Supporting the below United Nations Sustainable Development Goals:支持以下聯合國可持續發展目標:支持以下联合国可持续发展目标:
Examination Committee
Prof Ning LI, LIFS/HKUST (Chairperson)
Prof Wei ZHANG, ECE/HKUST (Thesis Supervisor)
Prof Deming CHEN, Department of Electrical and Computer Engineering, University of Illinois, Urbana-Champaign (External Examiner)
Prof Weichuan YU, ECE/HKUST
Prof Chin-Tau LEA, ECE/HKUST
Prof Qiong LUO, CSE/HKUST
Abstract
Alongside the developing trend of numerous and various automated software/hardware applications taking over all aspects of our lives, the underlying computation platforms have further exhibited their incompetence of being omnipotent facing versatile computation tasks. The philosophy behind heterogeneous computing is to combine various computation resources with different strength to collaboratively surpass traditional homogeneous computing systems with respect to performance, power, cost, etc. Field Programmable Gate Array (FPGA) based heterogeneous systems, for example, provide excellent performance and power efficiency that inherited with FPGAs, while maintaining high flexibility and scalability.
We first investigated commercial FPGA-based heterogeneous system and its potential to accelerate Deep Neural Network (DNN) applications. We proposed an end-to-end mapping flow, FP-DNN, that takes in a Tensorflow python-described DNN and generates hardware implementation on CPU-FPGA heterogeneous system automatically. DNN applications are both computation-intensive and memory-intensive compared to shallow neural networks and challenging to be efficiently deployed automatically. Our mapping flow tackles performance, power, and flexibility simultaneously and is the first to cover sophisticated DNNs like ResNet and Inception with state-of-the-art performance.

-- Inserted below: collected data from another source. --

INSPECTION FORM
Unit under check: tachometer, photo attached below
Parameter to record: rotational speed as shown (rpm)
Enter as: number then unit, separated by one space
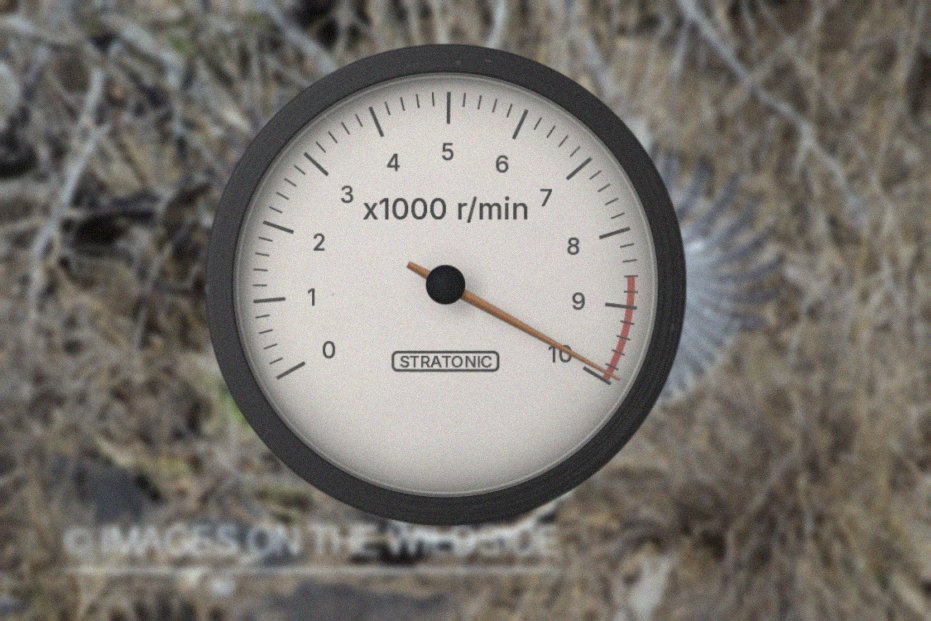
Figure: 9900 rpm
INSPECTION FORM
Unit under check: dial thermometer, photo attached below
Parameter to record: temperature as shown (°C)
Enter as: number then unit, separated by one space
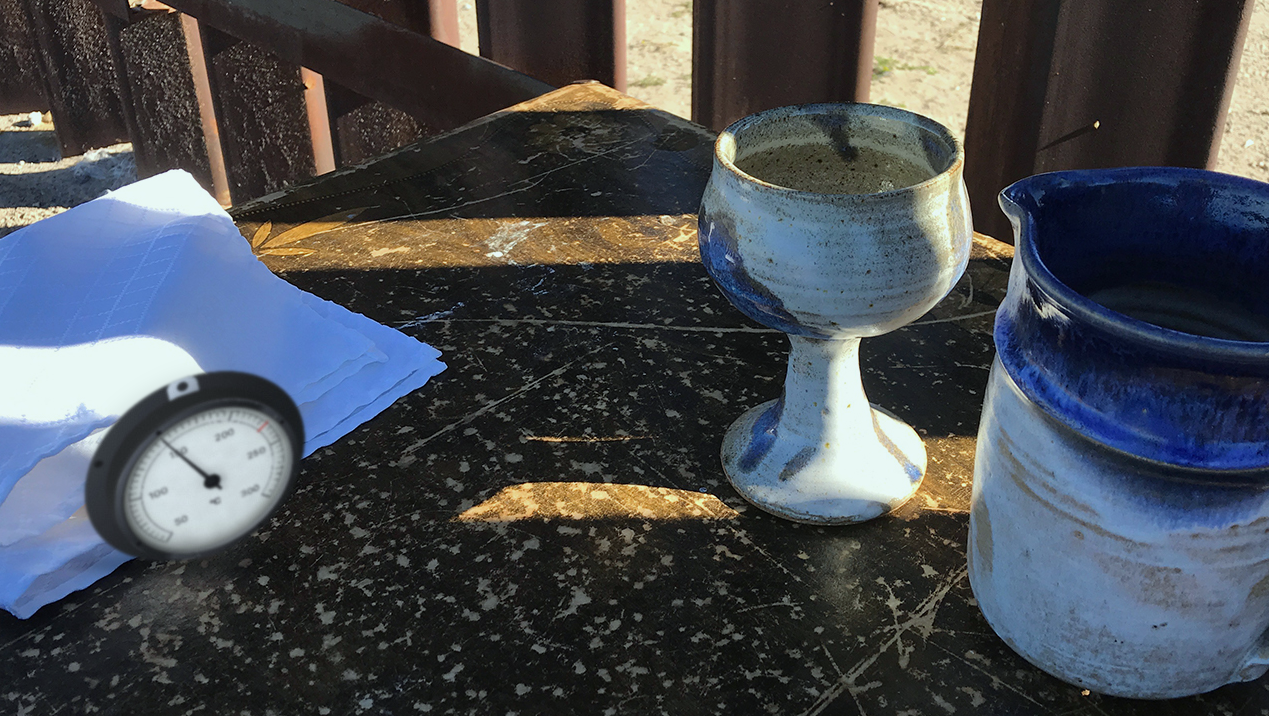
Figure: 150 °C
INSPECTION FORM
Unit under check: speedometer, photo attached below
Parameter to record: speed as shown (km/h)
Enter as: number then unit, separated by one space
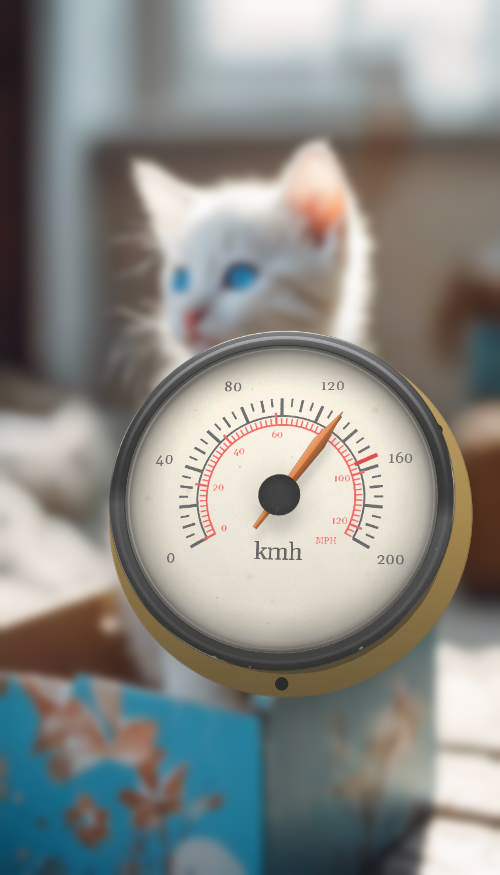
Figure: 130 km/h
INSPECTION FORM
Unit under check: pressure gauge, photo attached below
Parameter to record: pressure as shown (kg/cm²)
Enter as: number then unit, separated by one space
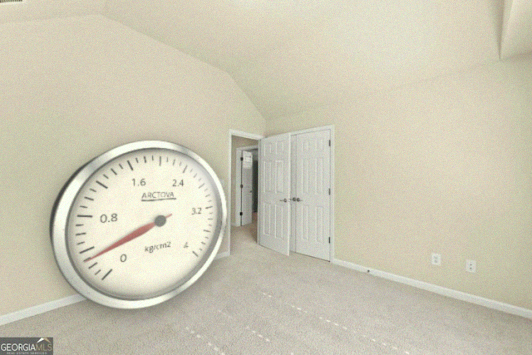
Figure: 0.3 kg/cm²
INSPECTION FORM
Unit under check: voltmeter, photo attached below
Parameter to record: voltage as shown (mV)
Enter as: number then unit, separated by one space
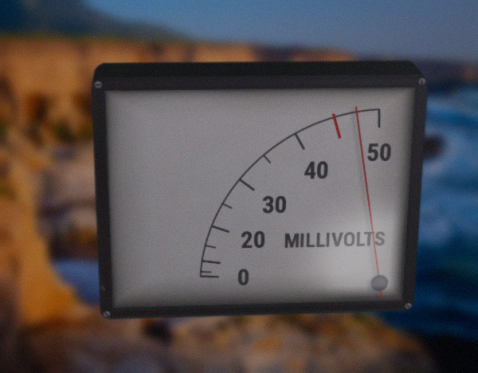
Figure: 47.5 mV
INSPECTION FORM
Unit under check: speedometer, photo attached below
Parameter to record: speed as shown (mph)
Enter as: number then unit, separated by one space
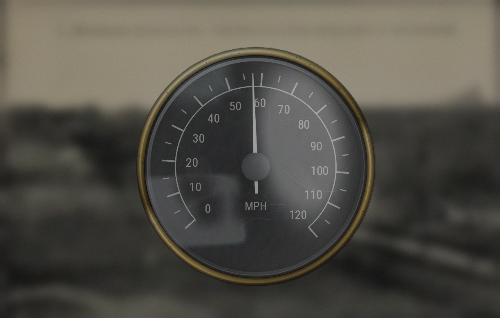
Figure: 57.5 mph
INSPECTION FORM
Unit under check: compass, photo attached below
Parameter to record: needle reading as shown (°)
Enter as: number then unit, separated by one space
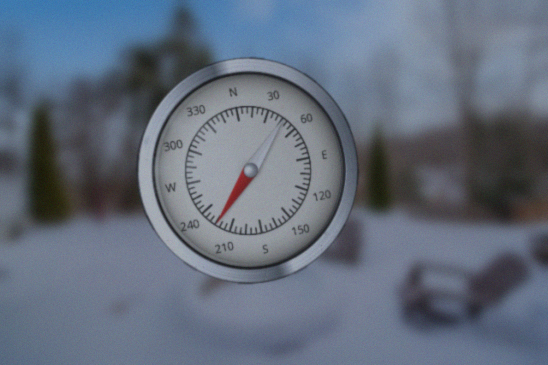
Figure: 225 °
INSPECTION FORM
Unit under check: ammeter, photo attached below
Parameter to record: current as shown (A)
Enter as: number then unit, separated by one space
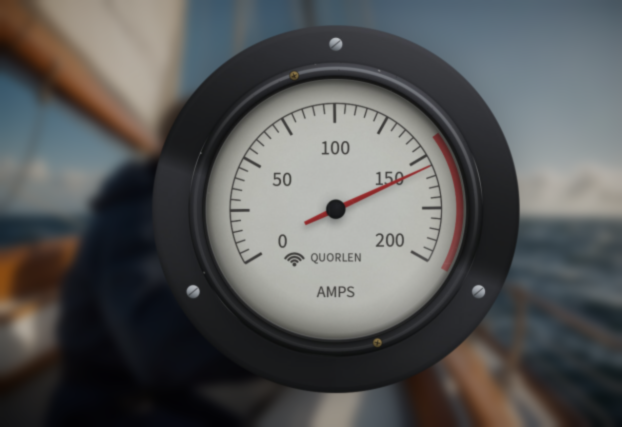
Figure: 155 A
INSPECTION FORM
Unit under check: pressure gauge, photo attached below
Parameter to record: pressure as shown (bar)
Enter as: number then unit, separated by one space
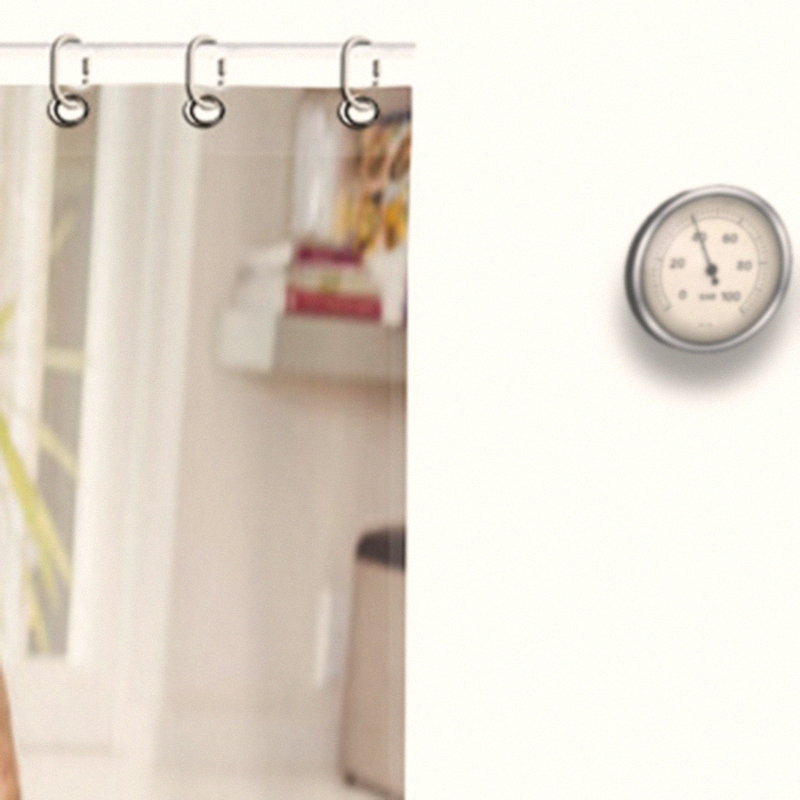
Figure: 40 bar
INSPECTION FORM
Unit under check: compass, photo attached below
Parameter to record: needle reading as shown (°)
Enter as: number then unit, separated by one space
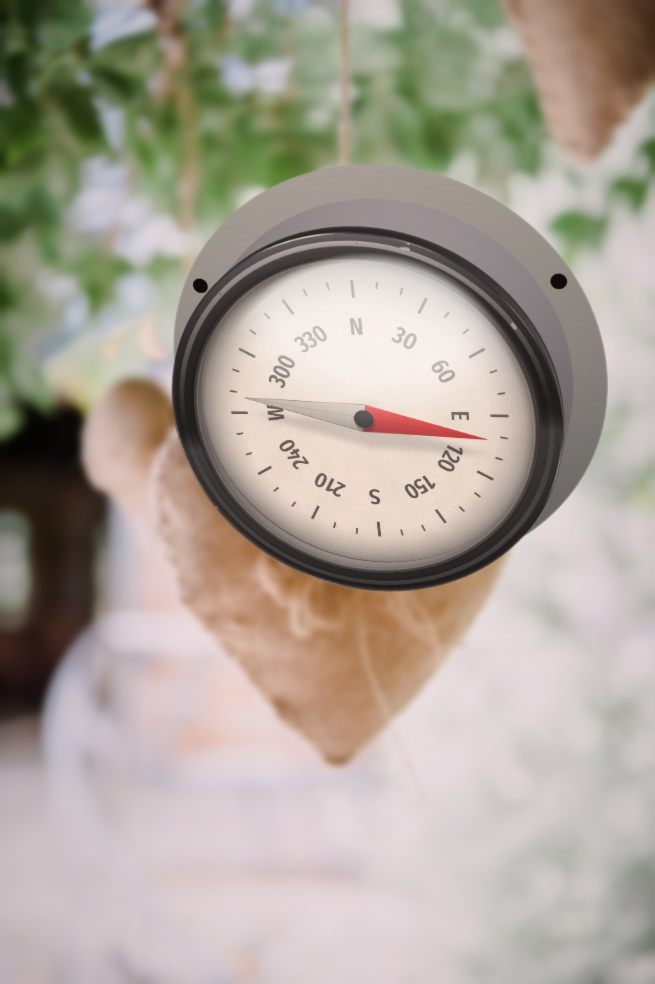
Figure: 100 °
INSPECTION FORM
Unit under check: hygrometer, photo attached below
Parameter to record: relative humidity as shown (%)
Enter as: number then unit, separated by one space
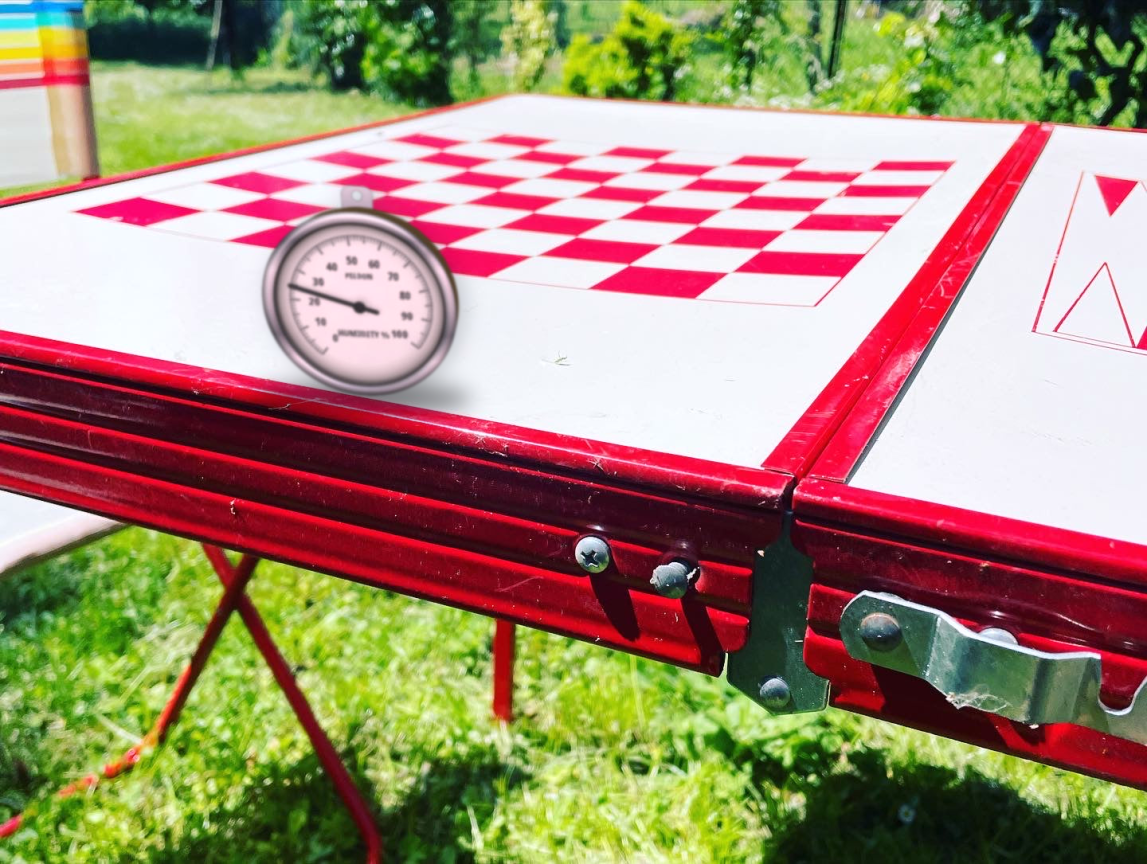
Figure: 25 %
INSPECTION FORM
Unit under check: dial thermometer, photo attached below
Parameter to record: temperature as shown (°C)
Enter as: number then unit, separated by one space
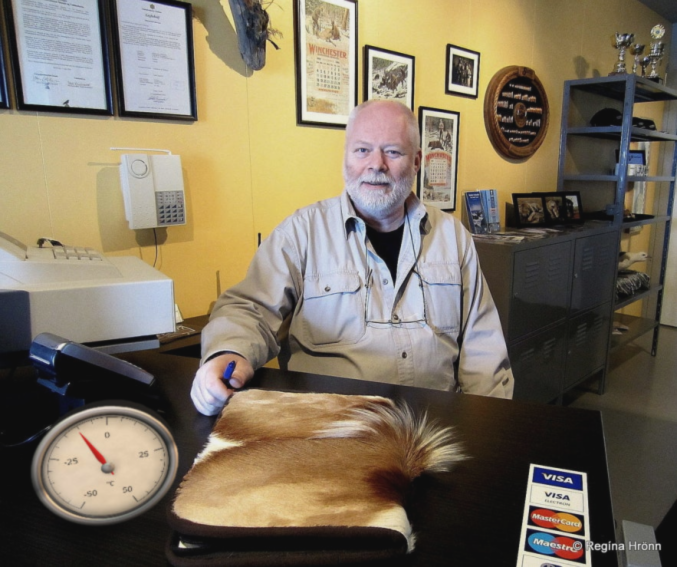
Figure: -10 °C
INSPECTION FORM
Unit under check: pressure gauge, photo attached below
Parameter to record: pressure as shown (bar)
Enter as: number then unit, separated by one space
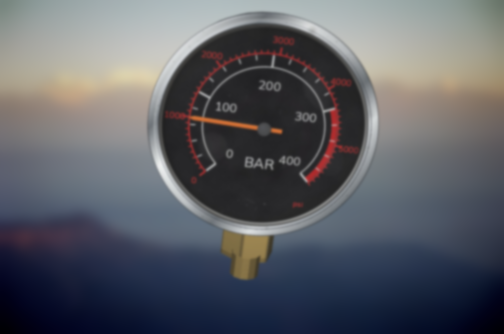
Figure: 70 bar
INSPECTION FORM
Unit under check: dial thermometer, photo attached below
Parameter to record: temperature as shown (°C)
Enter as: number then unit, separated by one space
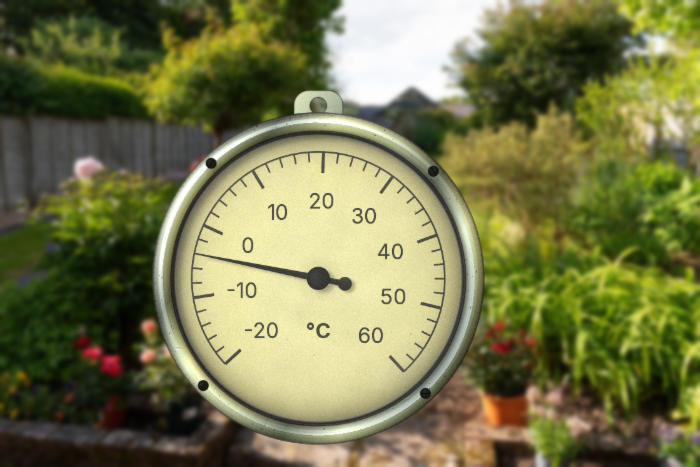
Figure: -4 °C
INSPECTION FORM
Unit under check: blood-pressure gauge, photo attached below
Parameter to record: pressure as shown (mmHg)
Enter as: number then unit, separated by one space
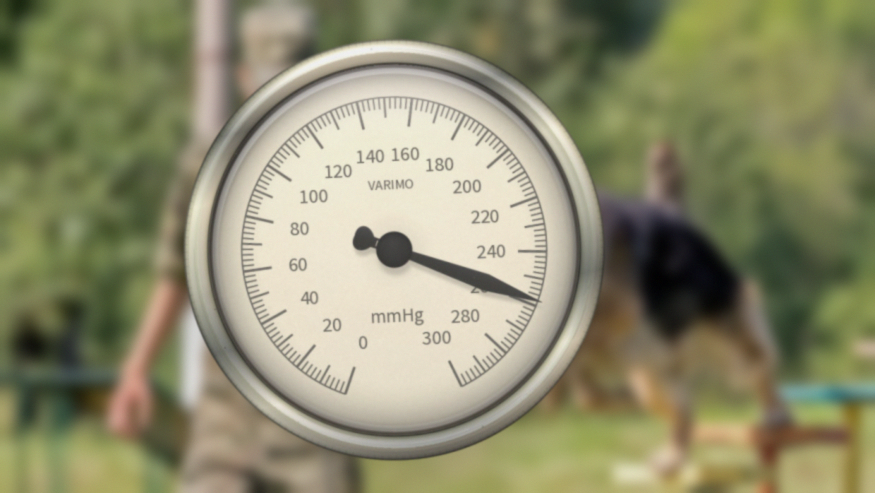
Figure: 258 mmHg
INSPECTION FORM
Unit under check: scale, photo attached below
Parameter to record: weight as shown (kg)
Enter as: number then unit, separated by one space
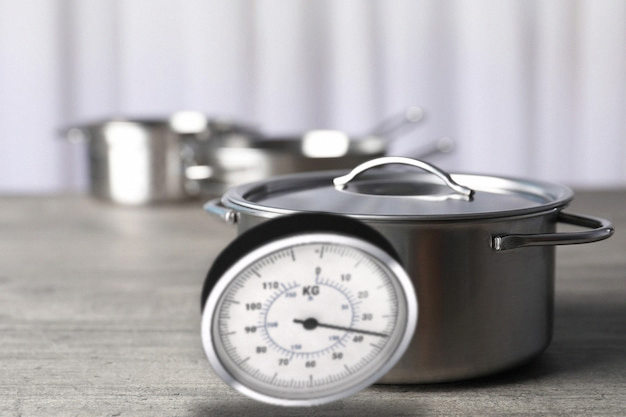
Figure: 35 kg
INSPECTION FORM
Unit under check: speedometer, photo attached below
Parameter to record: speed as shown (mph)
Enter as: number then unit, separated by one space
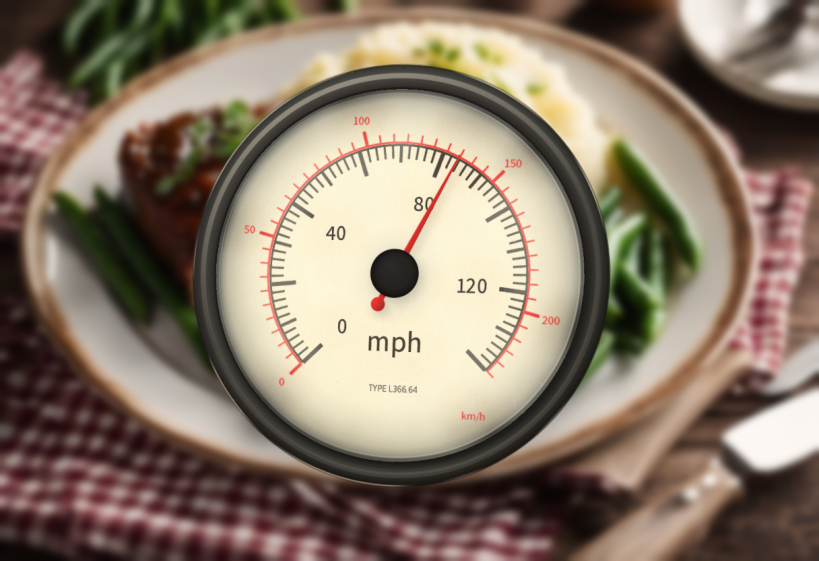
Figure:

Although accelerating a single type of application on FPGA is common practice to enhance performance in CPU-FPGA heterogeneous systems, versatility in the application domain often leaves FPGA in an awkward situation, that switching between multiple tasks on FPGA is very time-consuming. Compared with traditional single-context FPGAs, multi-context FPGAs store multiple configurations on-chip for logic units, which achieves faster context switching between different tasks. A heterogeneous system with CPU and multi-context FPGA is proposed, and we re-design the on-chip configuration memory controller, enabling context pre-fetching, that further reduces runtime reconfiguration overhead. Static and dynamic placement and scheduling algorithms for hardware tasks are invented, which are the first solutions for multi-context FPGAs, to improve FPGA runtime resource utilization and real-time task performance.